En sortant de Bozar, petit attroupement : le Roi et la Reine allaient sortir et monter dans leur voiture. Nous décidons de les attendre en nous installant près d’une barrière juste devant une jeune policière. Nous entamons une conversation bien agréable. Elle nous explique qu’elle est de corvée tout le week-end et que ça commence à être un peu fatiguant : les missions n’arrêtent pas depuis début juillet avec le Tour de France et autres joyeusetés. On la sent fatiguée, mais bien dans sa peau et sa fonction. Contente de pouvoir parler un peu, simplement.
Les souverains étant partis, nous nous dirigeons vers la Grand’Place où nous n’étions plus allés depuis longtemps. Il fait beau, le coucher de soleil est splendide, l’ambiance est partout à la fête, on se croit un peu en vacances. Nous décidons de prendre un verre sur une terrasse bien remplie.
En cours de conversation, Brigitte me demande discrètement si j’ai reconnu sa voisine. Oui, bien sûr, une (excellente) journaliste de la RTBF. C’est à ce moment qu’entrent sur la terrasse un policier accompagné d’un « touriste en bermuda ». Ils s’affairent auprès de deux personnes assises à trois mètres de nous. Enfin, c’est surtout le gars en bermuda qui s’affaire. Ma voisine lui lance : « Pouvez-vous aussi vous occuper de cet objet qui traîne par terre ? ». Mal lui en prit ! Le bermuda s’approche de ma voisine, lui montre rapidement une carte et débite très agressivement : « Je suis policier. Donnez-moi votre carte d’identité ».

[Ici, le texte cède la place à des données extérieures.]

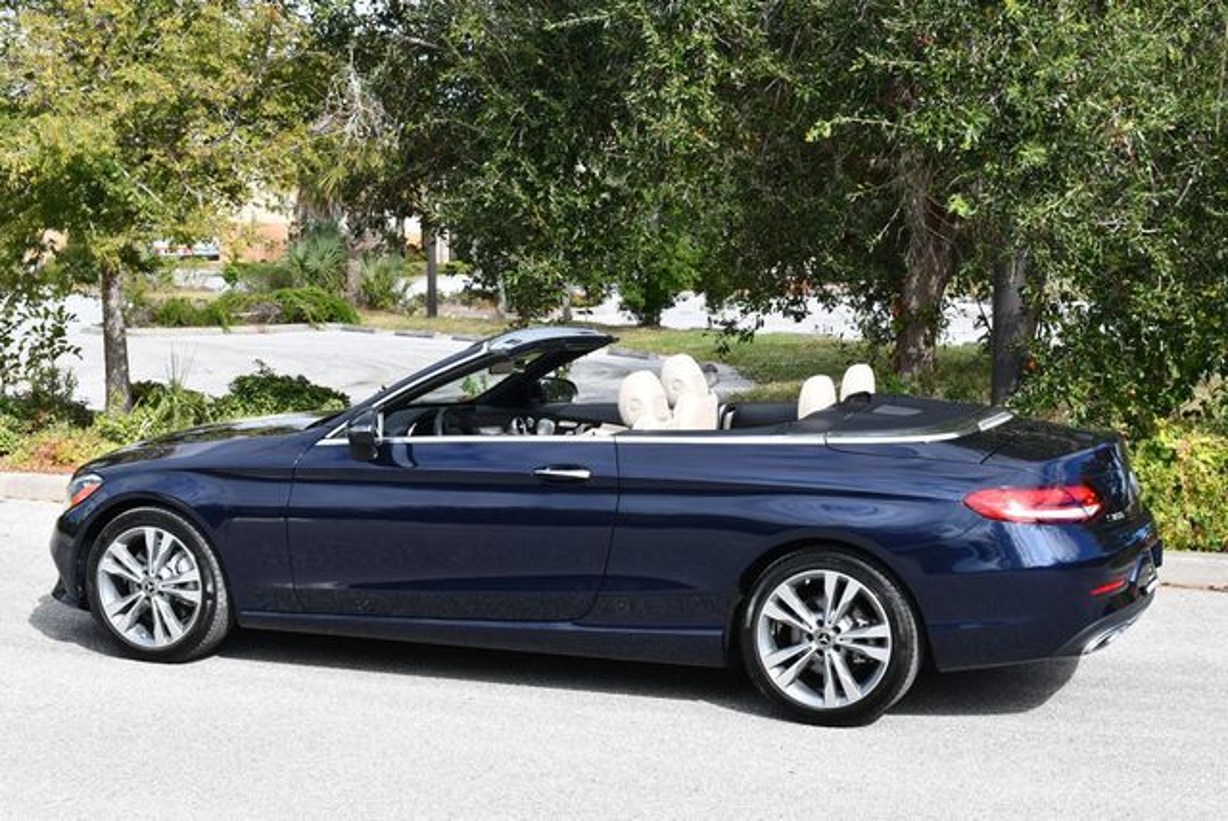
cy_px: 410
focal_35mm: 62
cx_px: 614
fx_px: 2117
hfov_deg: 32.4
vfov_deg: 22.0
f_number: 8
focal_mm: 31
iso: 140
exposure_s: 1/250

Interloquée, ma voisine n’obtempère pas et demande pourquoi. Le bermuda policier s’énerve, avec un fort accent belge : « Écoutez, moi, je suis policier. Je viens de prendre en flagrant délit un voleur qui a visité le sac que vous avez à vos pieds…

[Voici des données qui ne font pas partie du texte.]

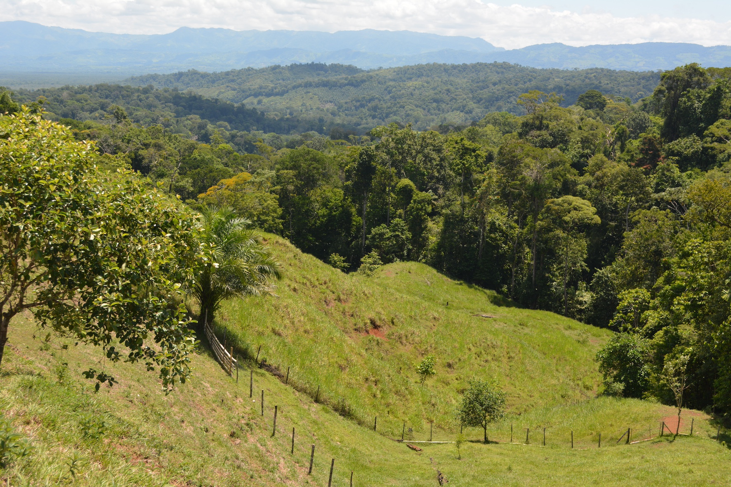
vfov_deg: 28.1
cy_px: 244
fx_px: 975
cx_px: 366
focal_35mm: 48
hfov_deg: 41.1
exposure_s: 1/250
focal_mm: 32
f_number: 8
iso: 180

- Mais il n’y a rien dans ce sac à part un mauvais magazine. Je m’en fous s’il me l’a pris !
- Madame, vous venez d’être victime d’un vol. Moi, je suis policier, j’ai arrêté un voleur en flagrant délit, vous êtes victime. J’ai besoin de savoir qui est victime de mon voleur. Montrez-moi votre carte d’identité.

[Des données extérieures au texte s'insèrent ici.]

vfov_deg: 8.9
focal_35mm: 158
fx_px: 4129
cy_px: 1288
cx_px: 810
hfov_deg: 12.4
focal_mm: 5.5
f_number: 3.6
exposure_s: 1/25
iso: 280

- Mais je ne comprends pas pourquoi. Je ne suis victime de rien du tout et je ne porte pas plainte !
- Écoutez (de plus en plus énervé), moi, je fais mon métier et je sais ce que je dois faire. Il ne faut pas croire tout ce qu’on raconte partout. Notamment à la télévision où ils n’arrêtent pas de dire n’importe quoi ! (Mon regard croise celui de la journaliste et nous pouffons tous les deux de rire !)
- Mais c’est une caméra cachée ?
- Non Madame, maintenant arrêtez de vous plaindre et donnez-moi votre carte d’identité ».
Ça ne servait sans doute à rien de s’opposer encore. Ce policier était visiblement de très mauvaise humeur et sûr de son droit autoritaire. Interpellé du regard, son collègue en uniforme nous a fait comprendre qu’il n’y pouvait rien. Bref, notre « victime » a montré sa carte que le bermuda a photographiée, non sans sortir encore quelques diatribes.
Le chat parti, les souris ont dansé. J’ai dit à la journaliste : « Visiblement, il ne vous a pas reconnue » ! Quoique, c’est peut-être pour cela qu’il a déblatéré de vils propos sur la télévision ?
Allez savoir. Cet homme faisait sans doute son travail. En filant et en arrêtant les pickpockets qui pullulent sans doute, il rend service à tous les citadins et à tous les touristes qui prennent du bon temps dans ces lieux splendides. Doit-il pour autant exiger de connaître et d’encoder l’identité de supposées victimes qui n’ont rien demandé ? Doit-il surtout faire preuve d’une agressivité sans borne et d’un mépris évident pour ceux ou celles qui ne pensent pas comme lui ?
Nous en avons bien ri. D’un rire jaune en réalité. Un tel sbire déforce et injurie sa confrérie. La fonction d’un policier est d’être au service de la population, pas de l’agresser ni de la menacer. Certains l’ont compris, d’autres s’enferment dans leur illusion d’autorité toute puissante. Tout en contraste.